An open approach to church membership

The Gospel Coalition blog has been running an interesting “forum” on church membership, which the editor introduces this way:

 How do baptism and church membership relate? What are the biblical bounds? Baptists debate, ‘”ust one be baptized as a believer in order to join a local church?” Meanwhile, Presbyterians and other paedobaptists consider, “Should one who’d refuse to let his children be baptized be permitted to join?’”

The blog has previously run expressions of the closed membership approach from the perspectives of a credobaptist and a paedobaptist. Both of those statements made me uncomfortable, in slightly different ways. I find myself much more favorably disposed to the desires of the elders of Bethlehem Baptist Church, in Minneapolis, as described by one of them here.

David Mathis writes:

 A number of solidly Reformed (and paedobaptist) brothers and sisters have been drawn into our regular fellowship, but at present are not able to be church members. So the heart of the issue for us is not the doctrine of baptism but the importance of local church membership.

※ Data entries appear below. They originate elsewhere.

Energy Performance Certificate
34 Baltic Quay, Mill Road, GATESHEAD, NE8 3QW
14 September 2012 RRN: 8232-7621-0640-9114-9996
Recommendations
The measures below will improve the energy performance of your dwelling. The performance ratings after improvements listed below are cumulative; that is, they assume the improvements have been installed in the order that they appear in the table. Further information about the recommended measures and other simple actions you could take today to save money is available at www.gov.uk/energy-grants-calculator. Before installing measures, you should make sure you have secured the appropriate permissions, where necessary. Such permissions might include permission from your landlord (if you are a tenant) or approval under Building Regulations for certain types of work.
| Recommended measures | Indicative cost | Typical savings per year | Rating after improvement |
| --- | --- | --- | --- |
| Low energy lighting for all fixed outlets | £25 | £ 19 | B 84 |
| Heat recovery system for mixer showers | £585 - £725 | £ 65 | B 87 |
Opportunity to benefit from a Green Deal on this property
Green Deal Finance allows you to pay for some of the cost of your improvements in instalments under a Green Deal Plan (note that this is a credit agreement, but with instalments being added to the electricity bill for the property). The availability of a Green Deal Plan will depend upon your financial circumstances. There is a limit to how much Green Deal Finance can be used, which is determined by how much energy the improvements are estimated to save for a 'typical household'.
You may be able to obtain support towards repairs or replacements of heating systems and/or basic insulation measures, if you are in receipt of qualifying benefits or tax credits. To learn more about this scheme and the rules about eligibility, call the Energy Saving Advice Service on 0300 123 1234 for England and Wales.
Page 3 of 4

Those of us on the council who are open to the open-membership concept find it to be significantly more grave to exclude a clear Christian brother or sister from church membership than to live with their errant view of baptism. This is based on a deep conviction that it is very serious to turn someone away from membership in the local church. And so we hope one day to be commissioned by the congregation to do our level best to have the size of the door to membership in the local church mirror as closely as possible the size of the door to entrance into the universal body of Christ. We long for any clearly converted follower of Jesus to be a realistic candidate for membership in the local church.

One of my concerns in regard to the criteria one establishes for church membership is how a congregation maintains the perpetuation of the core beliefs and values of the congregation, if members who differ at some point are admitted to the church. This concern is nicely addressed by Mathis:

But don’t we have to draw the credo line somewhere? If we don’t fence the membership at the point of baptism, might the elders eventually include non-baptists? Not if there are other good fences. Yes, the line should be drawn somewhere, but we’re convinced that, at least in our context, it should not be around the membership, but around the eldership.

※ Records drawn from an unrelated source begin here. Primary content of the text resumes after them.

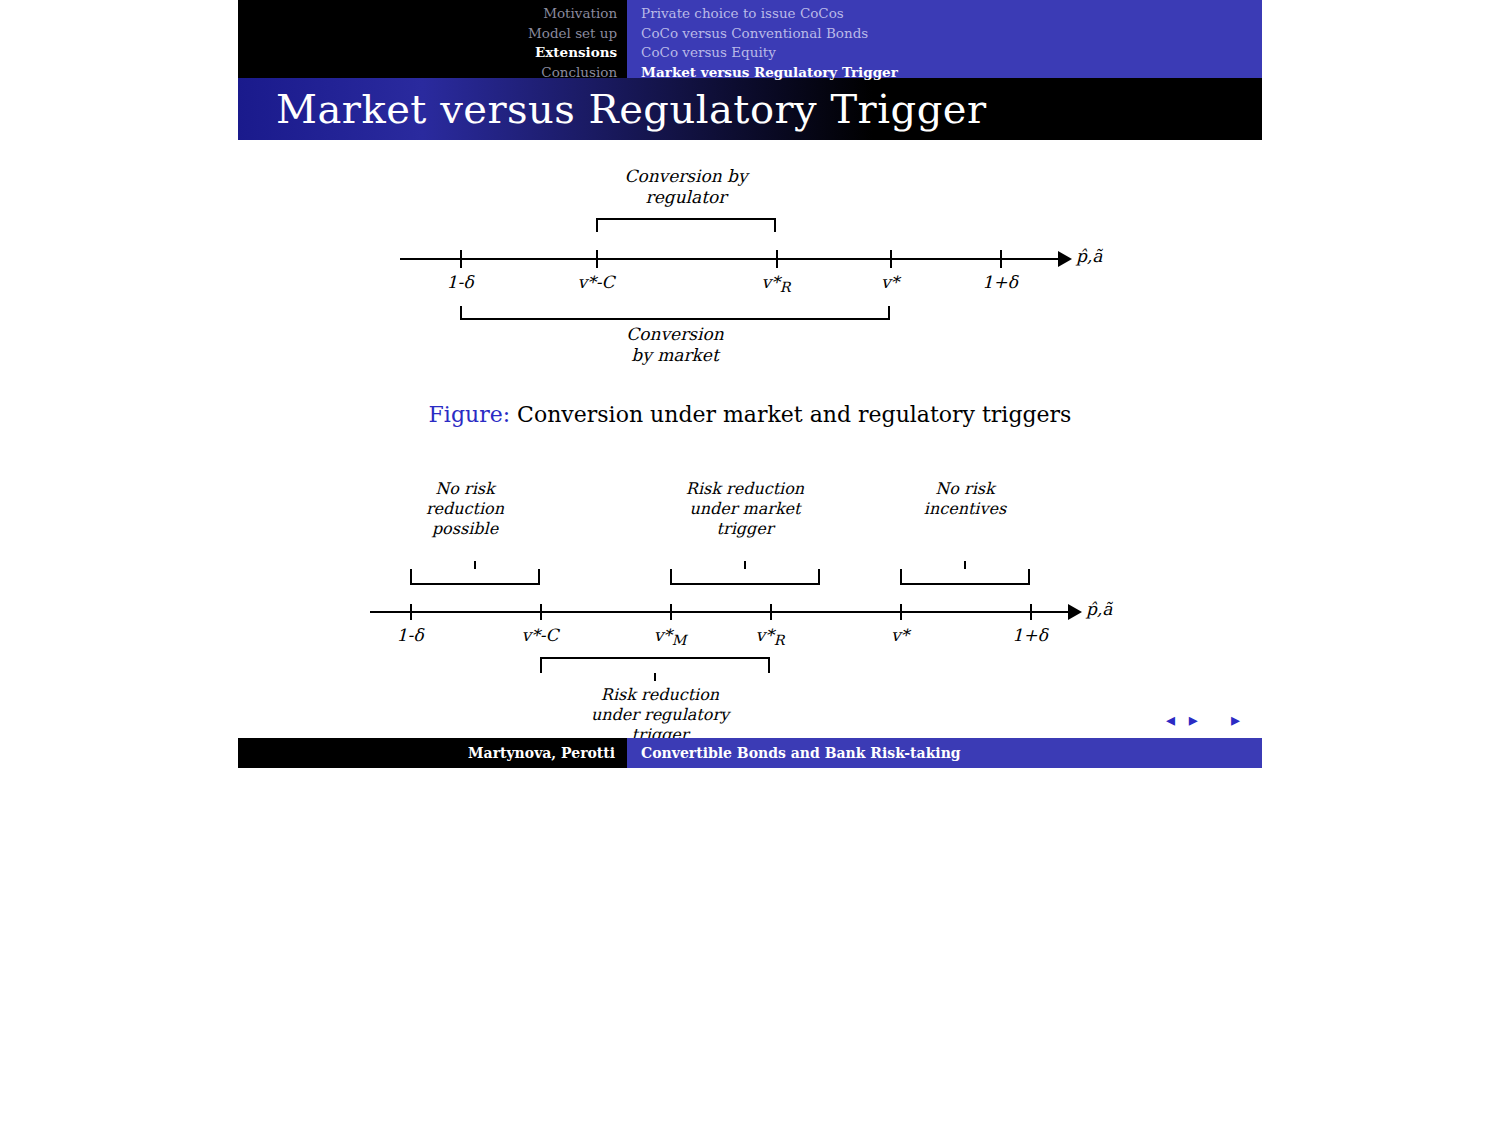Motivation
Model set up
Extensions
Conclusion
Private choice to issue CoCos
CoCo versus Conventional Bonds
CoCo versus Equity
Market versus Regulatory Trigger
Market versus Regulatory Trigger
Conversion by
regulator
1-δ
v*-C
v*R
v*
1+δ
p̂,ã
Conversion
by market
Figure: Conversion under market and regulatory triggers
No risk
reduction
possible
Risk reduction
under market
trigger
No risk
incentives
1-δ
v*-C
v*M
v*R
v*
1+δ
p̂,ã
Risk reduction
under regulatory
trigger
Figure: Risk incentives under market and regulatory triggers
◂ ▸ ▸
Martynova, Perotti
Convertible Bonds and Bank Risk-taking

A further protection would be to include a more descript affirmation of faith (which includes believer baptism) for “voting members.” Such an affirmation might be similar to what closed-member churches typically have demanded of all members, but in addition to believer baptism, it might include other more important doctrines held by the elders (like inerrancy, the sovereignty of God, justification by faith alone, and penal substitution, to name a few). Such a configuration would ensure that those members of the congregation voting at the baptist church are, in fact, believer baptists (and other more significant things too). This then would fence the leadership’s baptist fidelity even more than the closed-membership model, but without excluding non-baptist believers from the important benefits, affirmation of conversion, and accountability that church membership provides.

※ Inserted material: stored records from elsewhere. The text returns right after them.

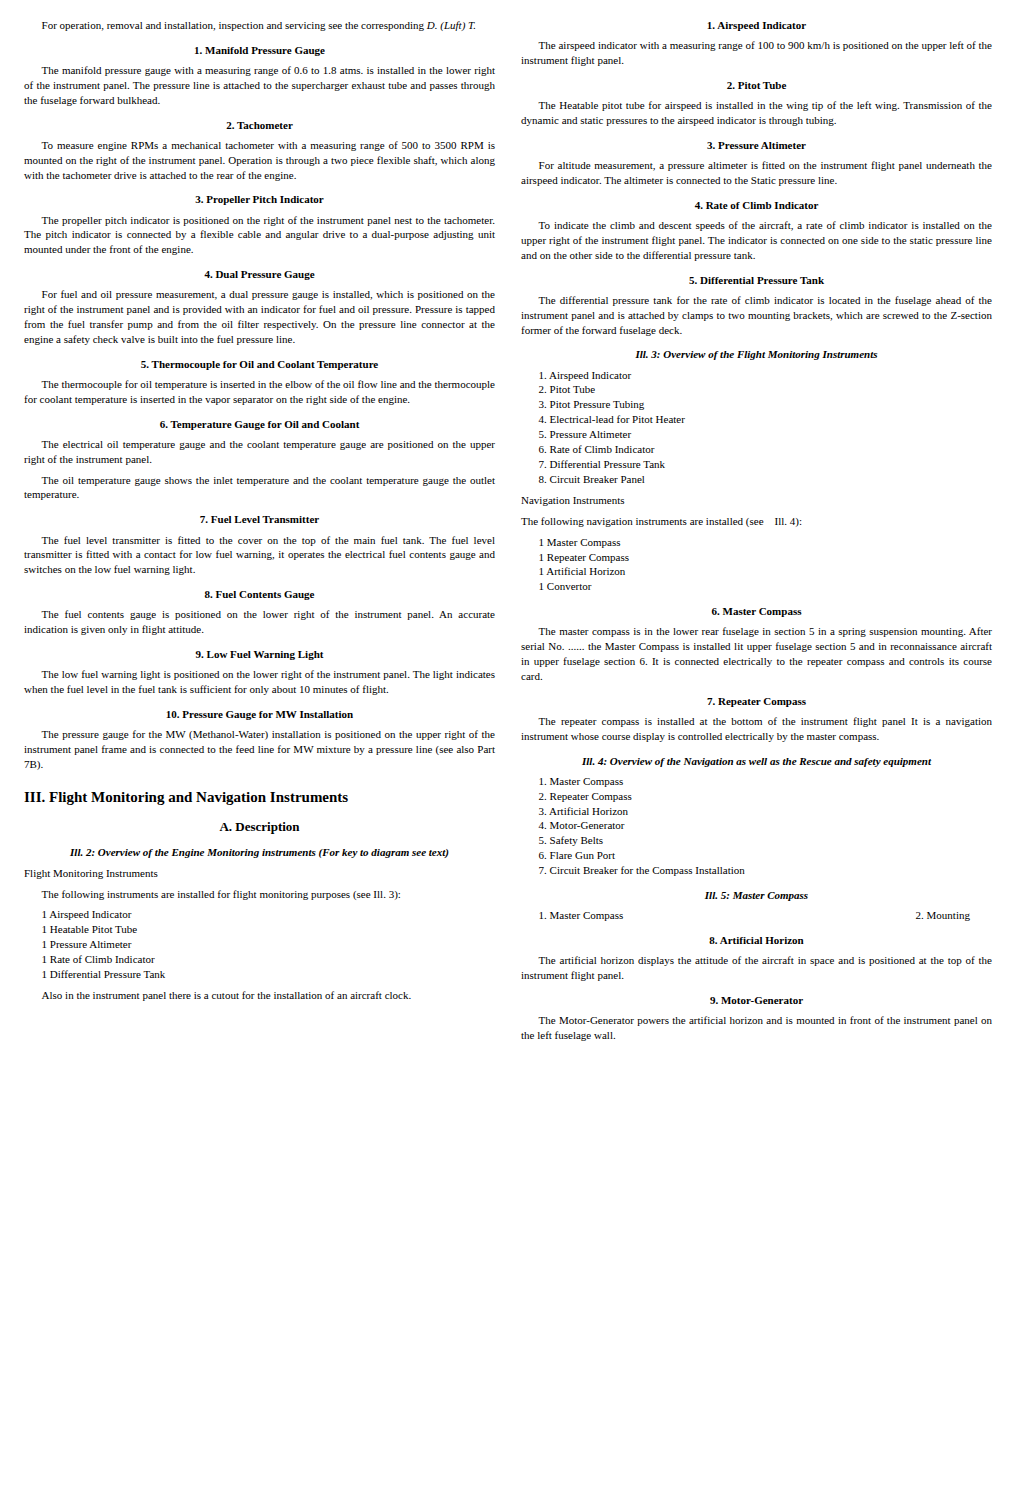For operation, removal and installation, inspection and servicing see the corresponding D. (Luft) T.
1. Manifold Pressure Gauge
The manifold pressure gauge with a measuring range of 0.6 to 1.8 atms. is installed in the lower right of the instrument panel. The pressure line is attached to the supercharger exhaust tube and passes through the fuselage forward bulkhead.
2. Tachometer
To measure engine RPMs a mechanical tachometer with a measuring range of 500 to 3500 RPM is mounted on the right of the instrument panel. Operation is through a two piece flexible shaft, which along with the tachometer drive is attached to the rear of the engine.
3. Propeller Pitch Indicator
The propeller pitch indicator is positioned on the right of the instrument panel nest to the tachometer. The pitch indicator is connected by a flexible cable and angular drive to a dual-purpose adjusting unit mounted under the front of the engine.
4. Dual Pressure Gauge
For fuel and oil pressure measurement, a dual pressure gauge is installed, which is positioned on the right of the instrument panel and is provided with an indicator for fuel and oil pressure. Pressure is tapped from the fuel transfer pump and from the oil filter respectively. On the pressure line connector at the engine a safety check valve is built into the fuel pressure line.
5. Thermocouple for Oil and Coolant Temperature
The thermocouple for oil temperature is inserted in the elbow of the oil flow line and the thermocouple for coolant temperature is inserted in the vapor separator on the right side of the engine.
6. Temperature Gauge for Oil and Coolant
The electrical oil temperature gauge and the coolant temperature gauge are positioned on the upper right of the instrument panel.
The oil temperature gauge shows the inlet temperature and the coolant temperature gauge the outlet temperature.
7. Fuel Level Transmitter
The fuel level transmitter is fitted to the cover on the top of the main fuel tank. The fuel level transmitter is fitted with a contact for low fuel warning, it operates the electrical fuel contents gauge and switches on the low fuel warning light.
8. Fuel Contents Gauge
The fuel contents gauge is positioned on the lower right of the instrument panel. An accurate indication is given only in flight attitude.
9. Low Fuel Warning Light
The low fuel warning light is positioned on the lower right of the instrument panel. The light indicates when the fuel level in the fuel tank is sufficient for only about 10 minutes of flight.
10. Pressure Gauge for MW Installation
The pressure gauge for the MW (Methanol-Water) installation is positioned on the upper right of the instrument panel frame and is connected to the feed line for MW mixture by a pressure line (see also Part 7B).
III. Flight Monitoring and Navigation Instruments
A. Description
Ill. 2: Overview of the Engine Monitoring instruments (For key to diagram see text)
Flight Monitoring Instruments
The following instruments are installed for flight monitoring purposes (see Ill. 3):
1 Airspeed Indicator
1 Heatable Pitot Tube
1 Pressure Altimeter
1 Rate of Climb Indicator
1 Differential Pressure Tank
Also in the instrument panel there is a cutout for the installation of an aircraft clock.
1. Airspeed Indicator
The airspeed indicator with a measuring range of 100 to 900 km/h is positioned on the upper left of the instrument flight panel.
2. Pitot Tube
The Heatable pitot tube for airspeed is installed in the wing tip of the left wing. Transmission of the dynamic and static pressures to the airspeed indicator is through tubing.
3. Pressure Altimeter
For altitude measurement, a pressure altimeter is fitted on the instrument flight panel underneath the airspeed indicator. The altimeter is connected to the Static pressure line.
4. Rate of Climb Indicator
To indicate the climb and descent speeds of the aircraft, a rate of climb indicator is installed on the upper right of the instrument flight panel. The indicator is connected on one side to the static pressure line and on the other side to the differential pressure tank.
5. Differential Pressure Tank
The differential pressure tank for the rate of climb indicator is located in the fuselage ahead of the instrument panel and is attached by clamps to two mounting brackets, which are screwed to the Z-section former of the forward fuselage deck.
Ill. 3: Overview of the Flight Monitoring Instruments
Airspeed Indicator
Pitot Tube
Pitot Pressure Tubing
Electrical-lead for Pitot Heater
Pressure Altimeter
Rate of Climb Indicator
Differential Pressure Tank
Circuit Breaker Panel
Navigation Instruments
The following navigation instruments are installed (see Ill. 4):
1 Master Compass
1 Repeater Compass
1 Artificial Horizon
1 Convertor
6. Master Compass
The master compass is in the lower rear fuselage in section 5 in a spring suspension mounting. After serial No. ...... the Master Compass is installed lit upper fuselage section 5 and in reconnaissance aircraft in upper fuselage section 6. It is connected electrically to the repeater compass and controls its course card.
7. Repeater Compass
The repeater compass is installed at the bottom of the instrument flight panel It is a navigation instrument whose course display is controlled electrically by the master compass.
Ill. 4: Overview of the Navigation as well as the Rescue and safety equipment
Master Compass
Repeater Compass
Artificial Horizon
Motor-Generator
Safety Belts
Flare Gun Port
Circuit Breaker for the Compass Installation
Ill. 5: Master Compass
1. Master Compass 2. Mounting
8. Artificial Horizon
The artificial horizon displays the attitude of the aircraft in space and is positioned at the top of the instrument flight panel.
9. Motor-Generator
The Motor-Generator powers the artificial horizon and is mounted in front of the instrument panel on the left fuselage wall.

All in all, I think that the elders at Bethlehem Baptist have struck a very nice balance and I wish them well as they pursue the matter with the congregation.

What are your own thoughts (and/or practice) on this issue?


By Terrance Tiessen

I am Professor Emeritus of Systematic Theology and Ethics at Providence Theological Seminary, Canada.

One reply on “An open approach to church membership”

Our church (Grace Reformed Baptist) has a very similar policy as Bethlehem Baptist.

I like the way that John Piper has spoken of this reference to church discipline. Essentially, we do not want to do “preemptive excommunication” upon such brethren, by not allowing non-baptistic brethren to join. However, we do want to uphold the Scriptural teaching and practice regarding believer’s baptism, and thus we do take note of those who differ from the church regarding their understanding of believer’s baptism, and we do have provisions in our constitution which limit such brethren from becoming an elder or deacon, or from teaching the paedo-baptist or non-immersion views, or from changing the church constitution/policy by their vote.